# [Problem to solve]
Every line of the data below should be printed exactly.

# [Task data]
· · · · ·

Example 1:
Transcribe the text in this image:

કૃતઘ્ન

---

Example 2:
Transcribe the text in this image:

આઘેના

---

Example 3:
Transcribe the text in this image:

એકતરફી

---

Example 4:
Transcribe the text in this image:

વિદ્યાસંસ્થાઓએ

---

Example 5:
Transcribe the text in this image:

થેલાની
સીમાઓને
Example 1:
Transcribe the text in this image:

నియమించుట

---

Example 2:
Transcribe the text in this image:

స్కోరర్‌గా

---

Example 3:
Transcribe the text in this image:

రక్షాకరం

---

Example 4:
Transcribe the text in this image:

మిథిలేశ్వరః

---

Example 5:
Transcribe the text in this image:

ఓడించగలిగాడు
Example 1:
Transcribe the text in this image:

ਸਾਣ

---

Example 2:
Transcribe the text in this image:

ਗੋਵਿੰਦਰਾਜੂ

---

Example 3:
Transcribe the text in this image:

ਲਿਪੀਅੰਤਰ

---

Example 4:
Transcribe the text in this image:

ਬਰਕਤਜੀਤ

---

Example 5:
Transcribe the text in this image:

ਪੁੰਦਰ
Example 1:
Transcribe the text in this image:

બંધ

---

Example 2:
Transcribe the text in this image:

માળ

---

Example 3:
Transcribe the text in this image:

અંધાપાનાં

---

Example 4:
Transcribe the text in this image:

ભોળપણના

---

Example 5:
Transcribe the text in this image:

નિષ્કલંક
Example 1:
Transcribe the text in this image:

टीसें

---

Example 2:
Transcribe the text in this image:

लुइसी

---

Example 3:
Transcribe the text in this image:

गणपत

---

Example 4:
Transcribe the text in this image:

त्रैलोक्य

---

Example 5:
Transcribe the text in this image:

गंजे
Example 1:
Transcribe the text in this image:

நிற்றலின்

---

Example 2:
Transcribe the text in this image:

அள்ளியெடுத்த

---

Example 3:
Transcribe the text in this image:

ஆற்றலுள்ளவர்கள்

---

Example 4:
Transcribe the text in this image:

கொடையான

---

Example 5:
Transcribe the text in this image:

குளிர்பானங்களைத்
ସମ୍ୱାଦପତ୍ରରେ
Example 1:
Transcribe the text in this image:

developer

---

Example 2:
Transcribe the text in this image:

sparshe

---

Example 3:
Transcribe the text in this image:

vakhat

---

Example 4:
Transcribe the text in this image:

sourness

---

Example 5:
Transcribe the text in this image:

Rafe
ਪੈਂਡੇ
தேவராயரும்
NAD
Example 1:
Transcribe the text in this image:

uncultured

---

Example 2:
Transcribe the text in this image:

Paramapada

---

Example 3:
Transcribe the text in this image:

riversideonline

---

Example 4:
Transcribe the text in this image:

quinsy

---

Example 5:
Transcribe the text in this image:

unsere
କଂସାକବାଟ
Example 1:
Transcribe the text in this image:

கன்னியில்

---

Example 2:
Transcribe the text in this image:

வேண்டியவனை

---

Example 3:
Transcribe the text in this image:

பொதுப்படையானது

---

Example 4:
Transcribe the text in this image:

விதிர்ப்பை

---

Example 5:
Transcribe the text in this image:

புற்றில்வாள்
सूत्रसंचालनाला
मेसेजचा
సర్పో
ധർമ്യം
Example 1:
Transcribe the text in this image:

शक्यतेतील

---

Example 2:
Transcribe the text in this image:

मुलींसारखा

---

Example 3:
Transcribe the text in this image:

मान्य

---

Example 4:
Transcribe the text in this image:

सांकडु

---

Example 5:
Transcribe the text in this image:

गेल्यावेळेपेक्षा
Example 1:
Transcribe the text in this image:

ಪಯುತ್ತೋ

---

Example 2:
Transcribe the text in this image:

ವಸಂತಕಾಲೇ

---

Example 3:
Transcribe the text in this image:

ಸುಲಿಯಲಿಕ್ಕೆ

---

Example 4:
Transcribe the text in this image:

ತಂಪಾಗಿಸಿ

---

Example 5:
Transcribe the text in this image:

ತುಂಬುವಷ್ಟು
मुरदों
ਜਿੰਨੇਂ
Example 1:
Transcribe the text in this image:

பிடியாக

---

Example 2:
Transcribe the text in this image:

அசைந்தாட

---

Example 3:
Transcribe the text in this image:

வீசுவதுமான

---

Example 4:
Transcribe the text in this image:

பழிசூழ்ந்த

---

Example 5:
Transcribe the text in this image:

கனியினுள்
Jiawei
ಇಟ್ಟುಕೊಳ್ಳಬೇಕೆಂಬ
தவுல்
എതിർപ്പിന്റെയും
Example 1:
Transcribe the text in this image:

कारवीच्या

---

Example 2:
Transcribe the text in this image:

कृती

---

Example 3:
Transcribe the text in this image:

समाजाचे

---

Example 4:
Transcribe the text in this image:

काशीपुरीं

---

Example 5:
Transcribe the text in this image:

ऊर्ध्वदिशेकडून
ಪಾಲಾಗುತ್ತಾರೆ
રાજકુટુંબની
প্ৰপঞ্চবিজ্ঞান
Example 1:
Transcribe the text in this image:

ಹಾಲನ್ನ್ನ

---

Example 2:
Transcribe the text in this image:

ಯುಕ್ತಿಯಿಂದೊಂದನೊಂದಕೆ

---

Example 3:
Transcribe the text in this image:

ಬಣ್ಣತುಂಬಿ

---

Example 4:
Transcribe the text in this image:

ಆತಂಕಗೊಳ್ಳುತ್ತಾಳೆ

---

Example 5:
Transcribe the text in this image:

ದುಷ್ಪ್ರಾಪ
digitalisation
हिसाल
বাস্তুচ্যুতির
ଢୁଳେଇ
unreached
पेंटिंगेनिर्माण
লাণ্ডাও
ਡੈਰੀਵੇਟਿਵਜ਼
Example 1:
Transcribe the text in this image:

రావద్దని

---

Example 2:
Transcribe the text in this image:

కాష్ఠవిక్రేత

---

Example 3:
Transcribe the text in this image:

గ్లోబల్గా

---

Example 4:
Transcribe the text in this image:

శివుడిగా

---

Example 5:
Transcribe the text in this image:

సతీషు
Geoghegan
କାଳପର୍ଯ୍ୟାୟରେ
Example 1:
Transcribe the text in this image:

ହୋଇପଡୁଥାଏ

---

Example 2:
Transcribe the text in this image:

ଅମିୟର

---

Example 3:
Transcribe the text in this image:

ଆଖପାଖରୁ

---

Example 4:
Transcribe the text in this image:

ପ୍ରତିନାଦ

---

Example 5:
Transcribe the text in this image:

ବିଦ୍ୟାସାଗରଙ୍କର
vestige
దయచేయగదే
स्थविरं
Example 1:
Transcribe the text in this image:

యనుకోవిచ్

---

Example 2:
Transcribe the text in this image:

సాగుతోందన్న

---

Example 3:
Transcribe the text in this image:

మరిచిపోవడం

· · · · ·

# [Reply]
Example 1:
Transcribe the text in this image:

કૃતઘ્ન

---

Example 2:
Transcribe the text in this image:

આઘેના

---

Example 3:
Transcribe the text in this image:

એકતરફી

---

Example 4:
Transcribe the text in this image:

વિદ્યાસંસ્થાઓએ

---

Example 5:
Transcribe the text in this image:

થેલાની
સીમાઓને
Example 1:
Transcribe the text in this image:

నియమించుట

---

Example 2:
Transcribe the text in this image:

స్కోరర్‌గా

---

Example 3:
Transcribe the text in this image:

రక్షాకరం

---

Example 4:
Transcribe the text in this image:

మిథిలేశ్వరః

---

Example 5:
Transcribe the text in this image:

ఓడించగలిగాడు
Example 1:
Transcribe the text in this image:

ਸਾਣ

---

Example 2:
Transcribe the text in this image:

ਗੋਵਿੰਦਰਾਜੂ

---

Example 3:
Transcribe the text in this image:

ਲਿਪੀਅੰਤਰ

---

Example 4:
Transcribe the text in this image:

ਬਰਕਤਜੀਤ

---

Example 5:
Transcribe the text in this image:

ਪੁੰਦਰ
Example 1:
Transcribe the text in this image:

બંધ

---

Example 2:
Transcribe the text in this image:

માળ

---

Example 3:
Transcribe the text in this image:

અંધાપાનાં

---

Example 4:
Transcribe the text in this image:

ભોળપણના

---

Example 5:
Transcribe the text in this image:

નિષ્કલંક
Example 1:
Transcribe the text in this image:

टीसें

---

Example 2:
Transcribe the text in this image:

लुइसी

---

Example 3:
Transcribe the text in this image:

गणपत

---

Example 4:
Transcribe the text in this image:

त्रैलोक्य

---

Example 5:
Transcribe the text in this image:

गंजे
Example 1:
Transcribe the text in this image:

நிற்றலின்

---

Example 2:
Transcribe the text in this image:

அள்ளியெடுத்த

---

Example 3:
Transcribe the text in this image:

ஆற்றலுள்ளவர்கள்

---

Example 4:
Transcribe the text in this image:

கொடையான

---

Example 5:
Transcribe the text in this image:

குளிர்பானங்களைத்
ସମ୍ୱାଦପତ୍ରରେ
Example 1:
Transcribe the text in this image:

developer

---

Example 2:
Transcribe the text in this image:

sparshe

---

Example 3:
Transcribe the text in this image:

vakhat

---

Example 4:
Transcribe the text in this image:

sourness

---

Example 5:
Transcribe the text in this image:

Rafe
ਪੈਂਡੇ
தேவராயரும்
NAD
Example 1:
Transcribe the text in this image:

uncultured

---

Example 2:
Transcribe the text in this image:

Paramapada

---

Example 3:
Transcribe the text in this image:

riversideonline

---

Example 4:
Transcribe the text in this image:

quinsy

---

Example 5:
Transcribe the text in this image:

unsere
କଂସାକବାଟ
Example 1:
Transcribe the text in this image:

கன்னியில்

---

Example 2:
Transcribe the text in this image:

வேண்டியவனை

---

Example 3:
Transcribe the text in this image:

பொதுப்படையானது

---

Example 4:
Transcribe the text in this image:

விதிர்ப்பை

---

Example 5:
Transcribe the text in this image:

புற்றில்வாள்
सूत्रसंचालनाला
मेसेजचा
సర్పో
ധർമ്യം
Example 1:
Transcribe the text in this image:

शक्यतेतील

---

Example 2:
Transcribe the text in this image:

मुलींसारखा

---

Example 3:
Transcribe the text in this image:

मान्य

---

Example 4:
Transcribe the text in this image:

सांकडु

---

Example 5:
Transcribe the text in this image:

गेल्यावेळेपेक्षा
Example 1:
Transcribe the text in this image:

ಪಯುತ್ತೋ

---

Example 2:
Transcribe the text in this image:

ವಸಂತಕಾಲೇ

---

Example 3:
Transcribe the text in this image:

ಸುಲಿಯಲಿಕ್ಕೆ

---

Example 4:
Transcribe the text in this image:

ತಂಪಾಗಿಸಿ

---

Example 5:
Transcribe the text in this image:

ತುಂಬುವಷ್ಟು
मुरदों
ਜਿੰਨੇਂ
Example 1:
Transcribe the text in this image:

பிடியாக

---

Example 2:
Transcribe the text in this image:

அசைந்தாட

---

Example 3:
Transcribe the text in this image:

வீசுவதுமான

---

Example 4:
Transcribe the text in this image:

பழிசூழ்ந்த

---

Example 5:
Transcribe the text in this image:

கனியினுள்
Jiawei
ಇಟ್ಟುಕೊಳ್ಳಬೇಕೆಂಬ
தவுல்
എതിർപ്പിന്റെയും
Example 1:
Transcribe the text in this image:

कारवीच्या

---

Example 2:
Transcribe the text in this image:

कृती

---

Example 3:
Transcribe the text in this image:

समाजाचे

---

Example 4:
Transcribe the text in this image:

काशीपुरीं

---

Example 5:
Transcribe the text in this image:

ऊर्ध्वदिशेकडून
ಪಾಲಾಗುತ್ತಾರೆ
રાજકુટુંબની
প্ৰপঞ্চবিজ্ঞান
Example 1:
Transcribe the text in this image:

ಹಾಲನ್ನ್ನ

---

Example 2:
Transcribe the text in this image:

ಯುಕ್ತಿಯಿಂದೊಂದನೊಂದಕೆ

---

Example 3:
Transcribe the text in this image:

ಬಣ್ಣತುಂಬಿ

---

Example 4:
Transcribe the text in this image:

ಆತಂಕಗೊಳ್ಳುತ್ತಾಳೆ

---

Example 5:
Transcribe the text in this image:

ದುಷ್ಪ್ರಾಪ
digitalisation
हिसाल
বাস্তুচ্যুতির
ଢୁଳେଇ
unreached
पेंटिंगेनिर्माण
লাণ্ডাও
ਡੈਰੀਵੇਟਿਵਜ਼
Example 1:
Transcribe the text in this image:

రావద్దని

---

Example 2:
Transcribe the text in this image:

కాష్ఠవిక్రేత

---

Example 3:
Transcribe the text in this image:

గ్లోబల్గా

---

Example 4:
Transcribe the text in this image:

శివుడిగా

---

Example 5:
Transcribe the text in this image:

సతీషు
Geoghegan
କାଳପର୍ଯ୍ୟାୟରେ
Example 1:
Transcribe the text in this image:

ହୋଇପଡୁଥାଏ

---

Example 2:
Transcribe the text in this image:

ଅମିୟର

---

Example 3:
Transcribe the text in this image:

ଆଖପାଖରୁ

---

Example 4:
Transcribe the text in this image:

ପ୍ରତିନାଦ

---

Example 5:
Transcribe the text in this image:

ବିଦ୍ୟାସାଗରଙ୍କର
vestige
దయచేయగదే
स्थविरं
Example 1:
Transcribe the text in this image:

యనుకోవిచ్

---

Example 2:
Transcribe the text in this image:

సాగుతోందన్న

---

Example 3:
Transcribe the text in this image:

మరిచిపోవడం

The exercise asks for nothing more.